Loïk Le Floch-Prigent : Président-directeur général d'Elf, du 28 juin 1989 au 3 août 1993, il fut l'instrument consentant du président François Mitterrand qui poursuivit la pratique des financements occultes des partis politiques par l'argent secret du pétrole. Dans le scandale de l'affaire Elf, il fut la victime collatérale de la tentative balladurienne de prise du pouvoir présidentiel. Au nom de la raison d'État, il justifia les pratiques occultes de la compagnie pétrolière et en particulier le financement par Elf des guerres civiles au Congo Brazzaville et en Angola dans le cadre de la stratégie pétrolière de sa compagnie.


Eva Joly : Juge d'instruction de l'affaire Elf, elle démonta les mécanismes de la corruption et des financements occultes générés par l'argent du pétrole.


Robert Bourgi : Avocat d'affaires, conseiller personnel de plusieurs présidents du continent noir, il travailla dans l'ombre des relations franco-africaines d'abord pour Jacques Chirac et Dominique de Villepin puis pour Nicolas Sarkozy qu'il initia aux réseaux africains. Se définissant lui-même comme le fils spirituel de Jacques Foccart, il est considéré aujourd'hui comme l'homme de plus influent des réseaux françafricains.

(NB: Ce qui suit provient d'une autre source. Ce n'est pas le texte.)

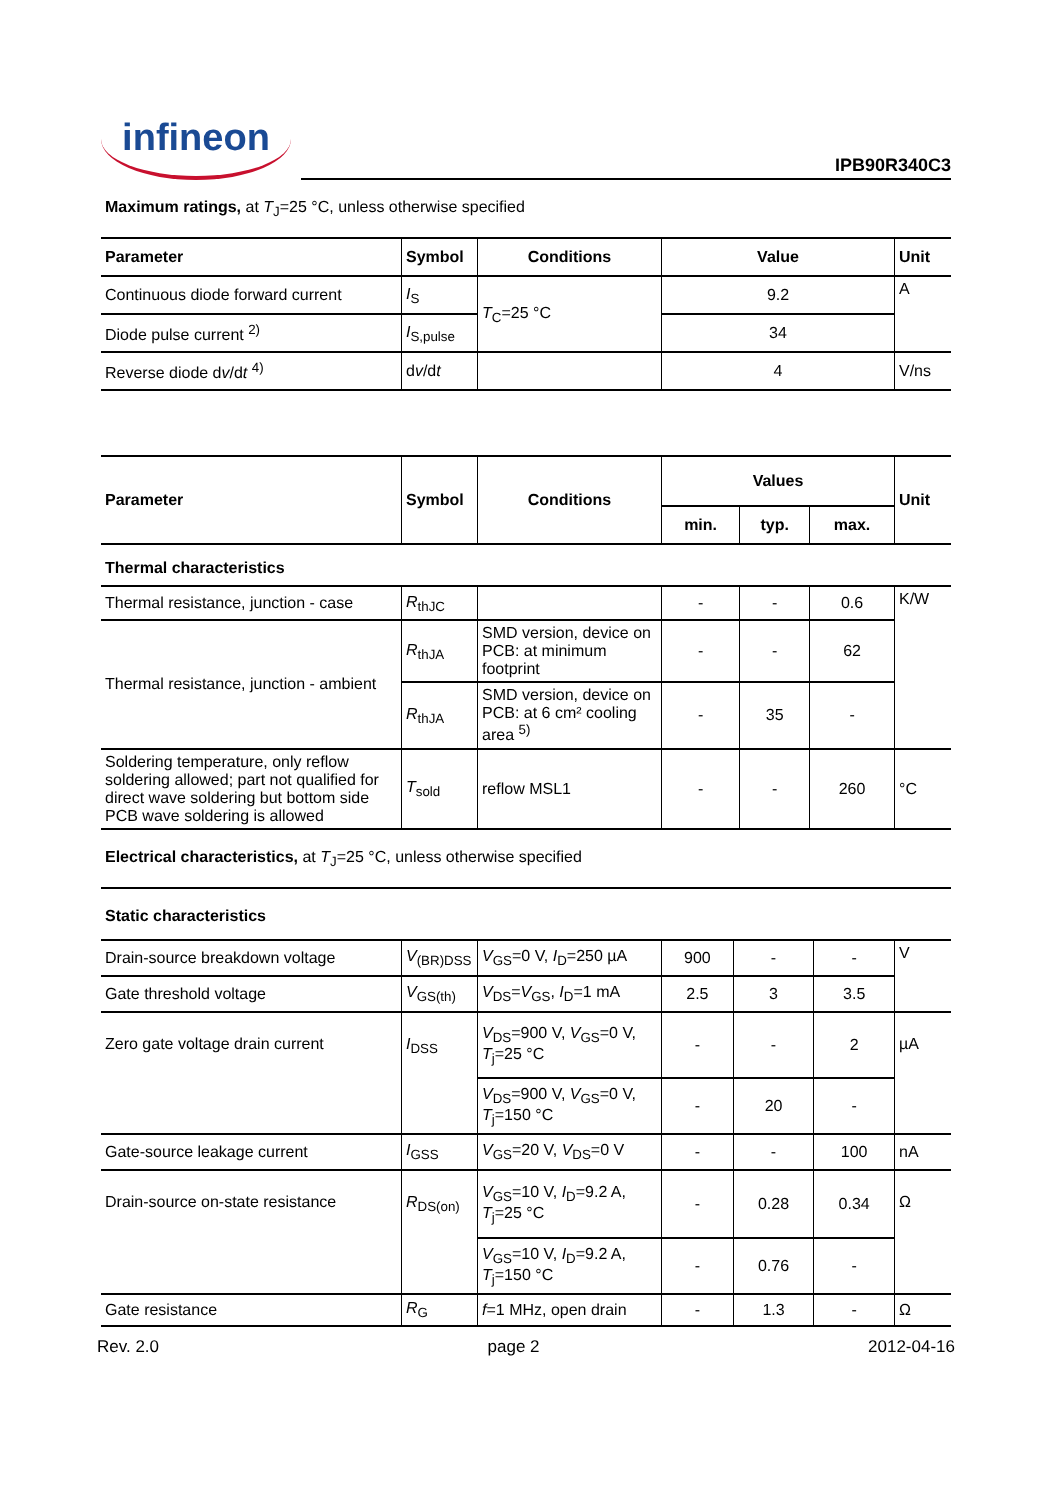infineon
IPB90R340C3
Maximum ratings, at T<sub>J</sub>=25 °C, unless otherwise specified
| Parameter | Symbol | Conditions | Value | Unit |
| --- | --- | --- | --- | --- |
| Continuous diode forward current | I<sub>S</sub> | T<sub>C</sub>=25 °C | 9.2 | A |
| Diode pulse current <sup>2)</sup> | I<sub>S,pulse</sub> | | 34 | |
| Reverse diode d v /d t <sup>4)</sup> | d v /d t | | 4 | V/ns |
| Parameter | Symbol | Conditions | Values | | | Unit |
| --- | --- | --- | --- | --- | --- | --- |
| | | | min. | typ. | max. | |
| Thermal characteristics | | | | | | |
| Thermal resistance, junction - case | R<sub>thJC</sub> | | - | - | 0.6 | K/W |
| Thermal resistance, junction - ambient | R<sub>thJA</sub> | SMD version, device on PCB: at minimum footprint | - | - | 62 | |
| | R<sub>thJA</sub> | SMD version, device on PCB: at 6 cm² cooling area <sup>5)</sup> | - | 35 | - | |
| Soldering temperature, only reflow soldering allowed; part not qualified for direct wave soldering but bottom side PCB wave soldering is allowed | T<sub>sold</sub> | reflow MSL1 | - | - | 260 | °C |
Electrical characteristics, at T<sub>J</sub>=25 °C, unless otherwise specified
| Static characteristics | | | | | | |
| Drain-source breakdown voltage | V<sub>(BR)DSS</sub> | V<sub>GS</sub>=0 V, I<sub>D</sub>=250 µA | 900 | - | - | V |
| Gate threshold voltage | V<sub>GS(th)</sub> | V<sub>DS</sub>= V<sub>GS</sub>, I<sub>D</sub>=1 mA | 2.5 | 3 | 3.5 | |
| Zero gate voltage drain current | I<sub>DSS</sub> | V<sub>DS</sub>=900 V, V<sub>GS</sub>=0 V, T<sub>j</sub>=25 °C | - | - | 2 | µA |
| | | V<sub>DS</sub>=900 V, V<sub>GS</sub>=0 V, T<sub>j</sub>=150 °C | - | 20 | - | |
| Gate-source leakage current | I<sub>GSS</sub> | V<sub>GS</sub>=20 V, V<sub>DS</sub>=0 V | - | - | 100 | nA |
| Drain-source on-state resistance | R<sub>DS(on)</sub> | V<sub>GS</sub>=10 V, I<sub>D</sub>=9.2 A, T<sub>j</sub>=25 °C | - | 0.28 | 0.34 | Ω |
| | | V<sub>GS</sub>=10 V, I<sub>D</sub>=9.2 A, T<sub>j</sub>=150 °C | - | 0.76 | - | |
| Gate resistance | R<sub>G</sub> | f =1 MHz, open drain | - | 1.3 | - | Ω |
Rev. 2.0 page 2 2012-04-16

Michel de Bonnecorse : Ambassadeur dans plusieurs pays africains, il fut le conseiller aux affaires africaines de Jacques Chirac de 2002 à 2007. Pourfendeur des réseaux il assista à leur remontée en puissance après l'élection de Nicolas Sarkozy.


Dominique Pin Adjoint de l'ambassadeur de France en Côte d'Ivoire de 2002 à 2005, il fut ensuite directeur d'Areva au Niger.


François Stifani : Il est le Grand-maître de la Grande Loge nationale de France (GLNF) qui procéda à l'intronisation d'Ali Bongo, fils d'Omar Bongo, comme Grand-maître de la Grande Loge gabonaise.


Et en archives, dans la première partie de ce grand film documentaire, apparaissent successivement : le Général de Gaulle, Pierre Guillaumat, Jacques Foccart, Ahmed Sékou Touré, Pierre Mesmer, Ahmadou Ahidjo, Félix Mounier, William Bechtel, Léon M'ba, Omar Bongo, le Colonel Benjamin Adekunlé, Valéry Giscard d'Estaing, René Journiac, Mathieu Kérékou, Bob Denard, Denis Sassou Nguesso, Jean-Bedel Bokassa, David Dacko, François Mitterrand, Guy Penne, Pascal Lissouba, Eduardo Dos Santos, Edouard Balladur, Philippe Jaffré, Roland Dumas, Bernard Kouchner, Laurent Gbagbo, Vincent Bolloré, Francis Bouygues, Félix Houphouët-Boigny, Nicolas Sarkozy, Dominique de Villepin, Jean-Marie Bockel, Alain Joyandet , Mamadou Tandja et Ali Bongo.



Sources : France 2, Décembre 2010 et AFRIK53

Commentaires

Cher ami

Le texte est bien écrit. L'interpellation fondée! Il faut dire ceci pour que le monde entier comprenne bien pourquoi la Cote d'Ivoire de Laurent Gbagbo a vaincu les biceps égorgeurs, la diplomatie de la morgue et les flyers de cimetiere de la Communauté dite internationale. 

Les assassinats des élites noires et africaines sur le continent ont visiblement commencé en Cote d'Ivoire. La première victime porte un nom: Victor Biaka Boda, enlevé au domicile de l'imam de Bouafle par les supplétifs alaouites de l'administration coloniale française (1950). Il était né Bété. A Dahiepa dans le département de Gagnoa. Tout comme Koudou Gbagbo Laurent. 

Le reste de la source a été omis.